Le terme d'infrastructure revêt deux significations qui sont sans rapport, sinon étymologique, l'une avec l'autre :
Dans la philosophie marxiste, ainsi que Marx l'expose notamment dans la préface et dans l'introduction qu'il donne à sa Contribution à la critique de l'économie politique, l'infrastructure désigne l'ensemble complexe des forces productives et des rapports sociaux de production. Dans leur combinaison même, ces éléments agissent de manière décisive sur les superstructures, au premier rang desquelles se trouvent les formes institutionnelles ou les idéologies ; mais il ne s'agit pas d'un déterminisme mécanique, et il n'est pas exclu que les superstructures puissent, dans certains cas, soit accéder à une autonomie relative, soit même rétroagir sur l'évolution même de l'infrastructure.

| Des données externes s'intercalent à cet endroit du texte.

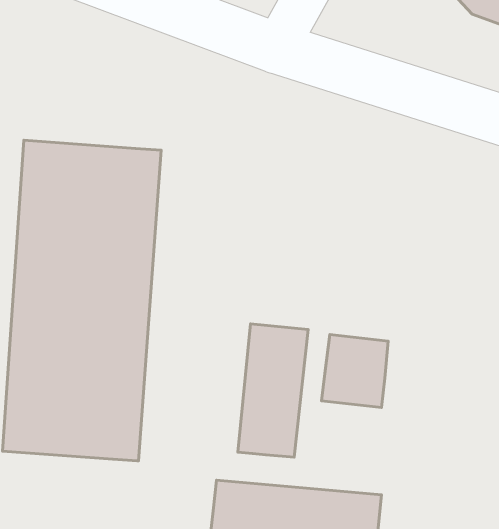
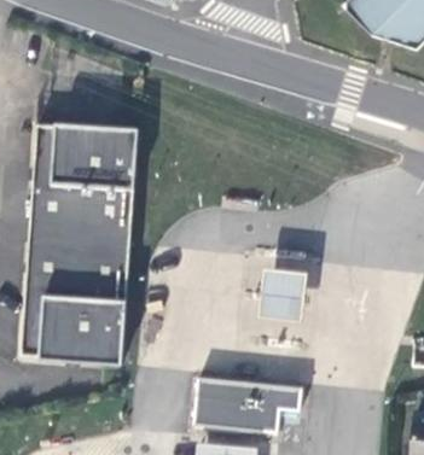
building: [238,324,308,457] -> none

Dans un langage plus technique, l'infrastructure désigne l'ensemble des installations fixes mises à la disposition collective des usagers (infrastructure routière, portuaire, sanitaire, culturelle). Désignées en anglais par l'expression social overhead costs, ces installations sont de plus en plus analysées comme des biens publics.
Si pendant longtemps la théorie économique a discuté sur l'efficacité d'un péage lié à leur utilisation, ce qui renvoyait ou non à une théorie de la répartition, l'accent est mis de plus en plus sur les critères de décision concernant leur construction. Après avoir cherché ces critères dans la voie d'une extension des critères des décisions privées (critère de la productivité marginale sociale dans les années cinquante, analyse coût-bénéfice dans les années soixante), on admet de plus en plus que « le calcul économique ne peut résoudre les questions posées par les décisions collectives » (C. Charmeil) et que l'« économie publique » forge progressivement des outils originaux.